Yes, I know this is a gross distortion of paganism. The stereotype of pagans being fun-loving people who hung out with naked women was probably spread by the early Christians, in order to put people off paganism. After all, who wants to hang out with girls? They just talk about shopping all the time and they can't run as fast and they provoke sinful thoughts. Perhaps, in real life, the pagans were no more or less naked than any other religion. It has to be said that nudity and the English climate are not generally compatible, and whatever things the pagans got up to in their charming rustic huts was not written down, no doubt because they were too busy doing it. Whilst listening to The Incredible String Band.
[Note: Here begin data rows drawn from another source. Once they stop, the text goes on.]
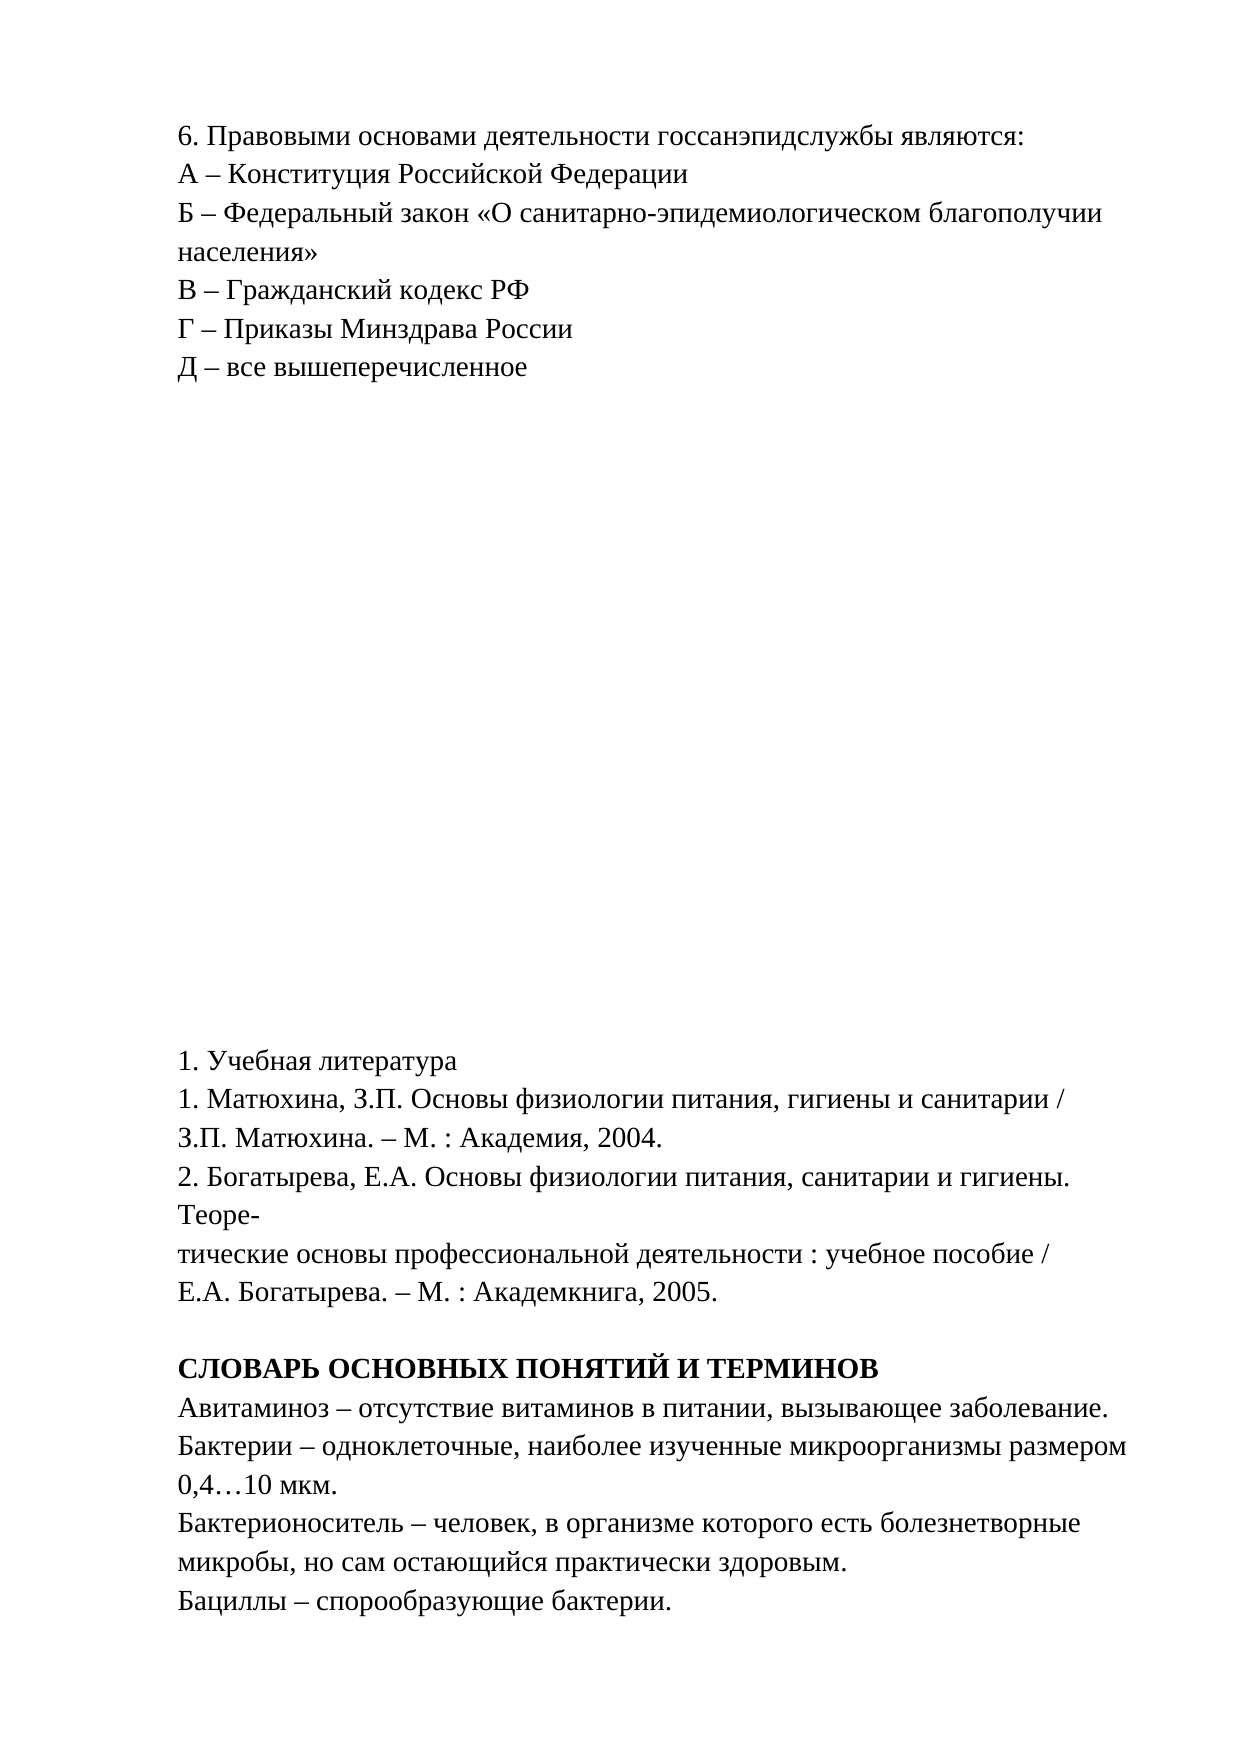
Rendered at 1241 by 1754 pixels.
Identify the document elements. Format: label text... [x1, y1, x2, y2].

text 1. Матюхина, З.П. Основы физиологии питания, гигиены и санитарии / [177, 1082, 1152, 1115]
text Е.А. Богатырева. – М. : Академкнига, 2005. [177, 1274, 1152, 1308]
text А – Конституция Российской Федерации [177, 157, 1152, 190]
text СЛОВАРЬ ОСНОВНЫХ ПОНЯТИЙ И ТЕРМИНОВ [177, 1351, 1152, 1385]
text Бактерионоситель – человек, в организме которого есть болезнетворные микробы, но сам остающийся практически здоровым. [177, 1506, 1152, 1578]
text Б – Федеральный закон «О санитарно-эпидемиологическом благополучии населения» [177, 195, 1152, 267]
text 2. Богатырева, Е.А. Основы физиологии питания, санитарии и гигиены. Теоре- [177, 1159, 1152, 1231]
text В – Гражданский кодекс РФ [177, 272, 1152, 306]
text 6. Правовыми основами деятельности госсанэпидслужбы являются: [177, 118, 1152, 152]
text тические основы профессиональной деятельности : учебное пособие / [177, 1236, 1152, 1269]
text Бактерии – одноклеточные, наиболее изученные микроорганизмы размером 0,4…10 мкм. [177, 1428, 1152, 1501]
text З.П. Матюхина. – М. : Академия, 2004. [177, 1120, 1152, 1154]
text Г – Приказы Минздрава России [177, 311, 1152, 344]
text 1. Учебная литература [177, 1043, 1152, 1077]
text Авитаминоз – отсутствие витаминов в питании, вызывающее заболевание. [177, 1390, 1152, 1423]
text Бациллы – спорообразующие бактерии. [177, 1583, 1152, 1616]
text Д – все вышеперечисленное [177, 349, 1152, 383]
Much of our knowledge of paganism was filtered through the minds of the Victorians, who were simultaneously fascinated and repelled by the idea of primitive religions, by the whole noble savage thing. They thought they were masters of the world, the Victorians, and as the 1800s came to a close the legacy of Charles Darwin and Robert Stephenson, and Charles Parsons and Hiram Maxim, had convinced them that, if there was a God, he was either dead or mad or no longer relevant. In a world of X-rays and steam turbines, man was God, and God was a fiction for the little people. Better to worship spirits of the forest; at least they had a romantic quality. Did Pan take pride from being nailed to a cross? No, he was too busy drinking wine and merry-making to care about mankind's sins. And for the Victorian poets the trees and rivers were far more evocative manifestiations of the spirit than a floating old man in the sky with a beard.
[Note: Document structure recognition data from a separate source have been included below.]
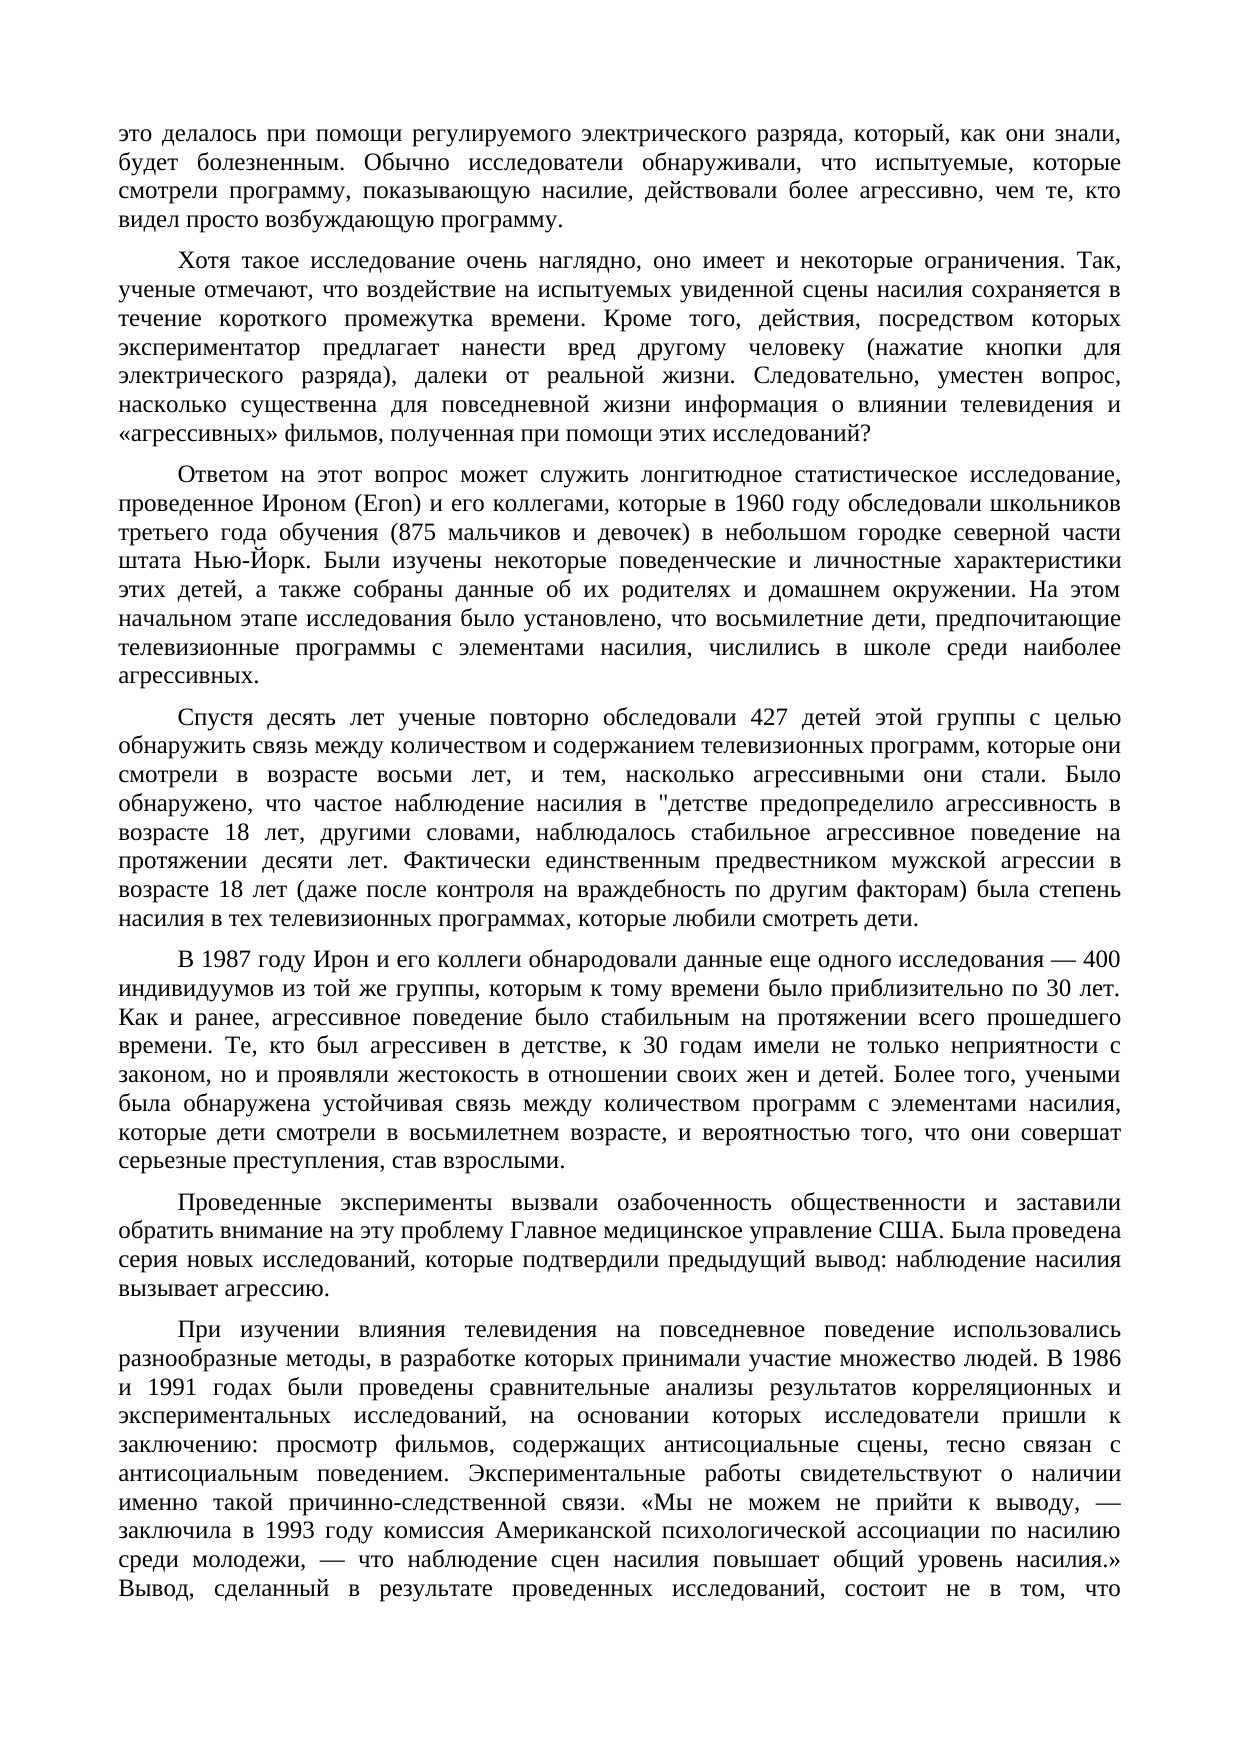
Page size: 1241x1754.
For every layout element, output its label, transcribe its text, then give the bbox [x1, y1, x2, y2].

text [118, 1314, 1122, 1602]
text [118, 118, 1122, 233]
text Спустя десять лет ученые повторно обследовали 427 детей этой группы с целью обнаружить связь между количеством и содержанием телевизионных программ, которые они смотрели в возрасте восьми лет, и тем, насколько агрессивными они стали. Было обнаружено, что частое наблюдение насилия в "детстве предопределило агрессивность в возрасте 18 лет, другими словами, наблюдалось стабильное агрессивное поведение на протяжении десяти лет. Фактически единственным предвестником мужской агрессии в возрасте 18 лет (даже после контроля на враждебность по другим факторам) была степень насилия в тех телевизионных программах, которые любили смотреть дети. [118, 702, 1122, 932]
text Проведенные эксперименты вызвали озабоченность общественности и заставили обратить внимание на эту проблему Главное медицинское управление США. Была проведена серия новых исследований, которые подтвердили предыдущий вывод: наблюдение насилия вызывает агрессию. [118, 1187, 1122, 1302]
text В 1987 году Ирон и его коллеги обнародовали данные еще одного исследования — 400 индивидуумов из той же группы, которым к тому времени было приблизительно по 30 лет. Как и ранее, агрессивное поведение было стабильным на протяжении всего прошедшего времени. Те, кто был агрессивен в детстве, к 30 годам имели не только неприятности с законом, но и проявляли жестокость в отношении своих жен и детей. Более того, учеными была обнаружена устойчивая связь между количеством программ с элементами насилия, которые дети смотрели в восьмилетнем возрасте, и вероятностью того, что они совершат серьезные преступления, став взрослыми. [118, 944, 1122, 1174]
text Ответом на этот вопрос может служить лонгитюдное статистическое исследование, проведенное Ироном (Егоn) и его коллегами, которые в 1960 году обследовали школьников третьего года обучения (875 мальчиков и девочек) в небольшом городке северной части штата Нью-Йорк. Были изучены некоторые поведенческие и личностные характеристики этих детей, а также собраны данные об их родителях и домашнем окружении. На этом начальном этапе исследования было установлено, что восьмилетние дети, предпочитающие телевизионные программы с элементами насилия, числились в школе среди наиболее агрессивных. [118, 459, 1122, 689]
text Хотя такое исследование очень наглядно, оно имеет и некоторые ограничения. Так, ученые отмечают, что воздействие на испытуемых увиденной сцены насилия сохраняется в течение короткого промежутка времени. Кроме того, действия, посредством которых экспериментатор предлагает нанести вред другому человеку (нажатие кнопки для электрического разряда), далеки от реальной жизни. Следовательно, уместен вопрос, насколько существенна для повседневной жизни информация о влиянии телевидения и «агрессивных» фильмов, полученная при помощи этих исследований? [118, 246, 1122, 447]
England is cold / 80mm f/1.9 / Portra 160VC

Does 645 make sense today? As a film format, no. Stop down to f/11 and you have rectangular pictures that look just like digital images, so what's the point? Perhaps the resolution is wonderful if you have a drum scanner, but you don't, you can't afford one. Professionals ditched 645 film years ago after making the tough decision as to whether they should spend a fortune on a 645 digital back, or another fortune on a high-resolution digital SLR instead. Over the last year I've shot a lot of film, but it's not the film that appeals to me, it's the format. The combination of sharp subject and narrow depth of field that comes from having a larger sensor. But medium format digital backs now have 645-sized full-frame sensors, so film only has economy in its favour; but it doesn't even have that, because on a professional level the cost of film and scanning quickly mounts up, and clients don't care. On the other hand, for not much money I can emulate the professional photographers of my youth. And 645 bodies look wicked, like proper grown-up cameras. But if you want to pose, a TLR looks even more wicked, which leaves 645 film as a curiosity, really. But I am a curious man.
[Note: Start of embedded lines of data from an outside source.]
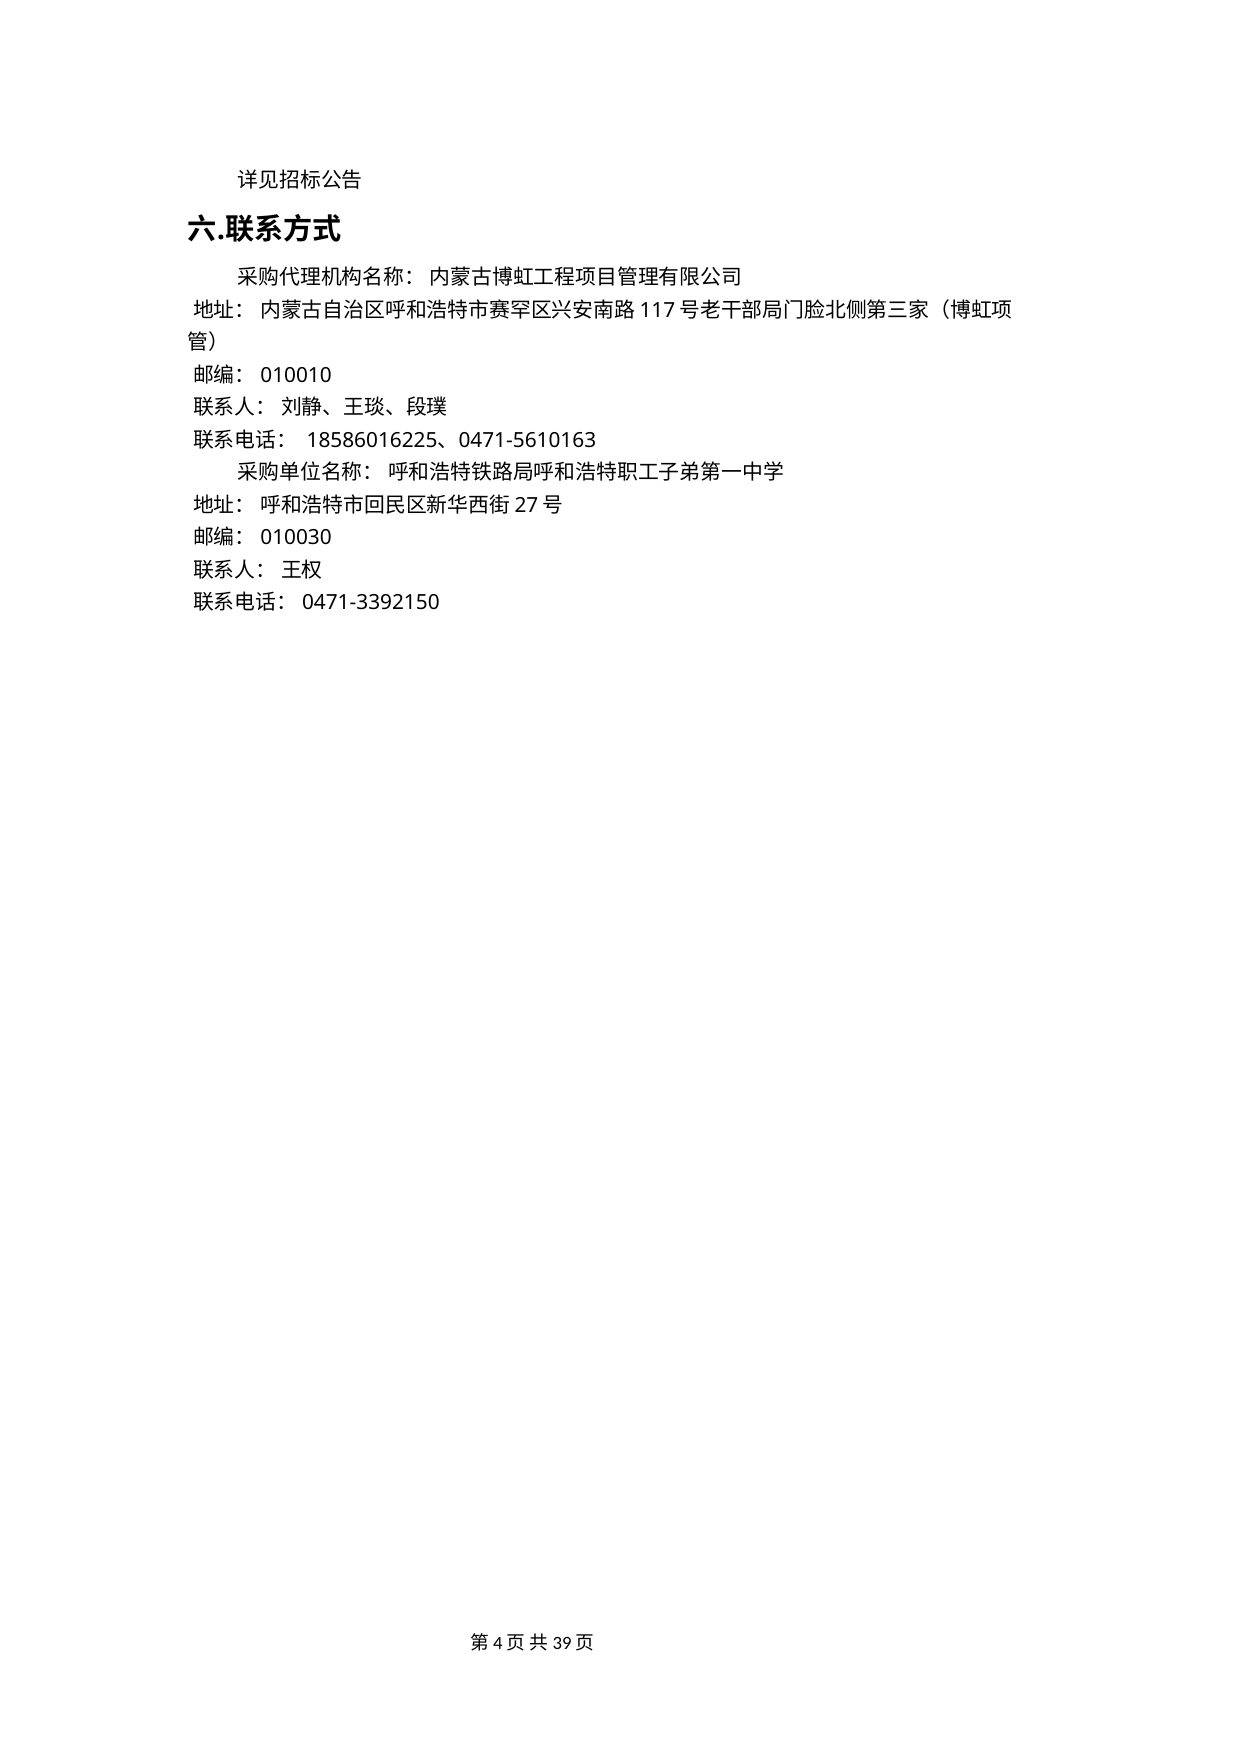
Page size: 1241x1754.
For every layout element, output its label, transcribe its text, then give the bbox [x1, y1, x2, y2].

text 地址： 呼和浩特市回民区新华西街27号 [187, 487, 1053, 519]
text 邮编： 010030 [187, 519, 1053, 552]
text 地址： 内蒙古自治区呼和浩特市赛罕区兴安南路117号老干部局门脸北侧第三家（博虹项管） [187, 292, 1053, 357]
text 采购代理机构名称： 内蒙古博虹工程项目管理有限公司 [187, 259, 1053, 292]
text 联系人： 王权 [187, 552, 1053, 584]
text 采购单位名称： 呼和浩特铁路局呼和浩特职工子弟第一中学 [187, 454, 1053, 487]
text 联系电话： 18586016225、0471-5610163 [187, 422, 1053, 454]
text 六.联系方式 [187, 194, 1053, 259]
text 邮编： 010010 [187, 357, 1053, 389]
text 详见招标公告 [187, 162, 1053, 194]
text 联系人： 刘静、王琰、段璞 [187, 389, 1053, 422]
text 联系电话： 0471-3392150 [187, 584, 1053, 617]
In this post I've had a look at 645, the format. In the next post I'll have a look at the Mamiya 1000S, a first-generation Mamiya 645 camera, and the Mamiya 80mm f/1.9 fast standard lens, the only 645 lens I have. I will also give out some tips on how to cook maraconi and cheese - it has to be from a packet, not a can - and how to survive for more than a few days in the popular zombie game DayZ. PROTIP: The hatchet is your friend. Matches doubly so, if you can find them. Do not despise the Lee Enfield. There is always a sniper taking a bead on you; he'll get you if he really wants to, and it's your job to persuade him that it's not worth the cost in time and ammo. Fields, open fields, you will learn to fear them.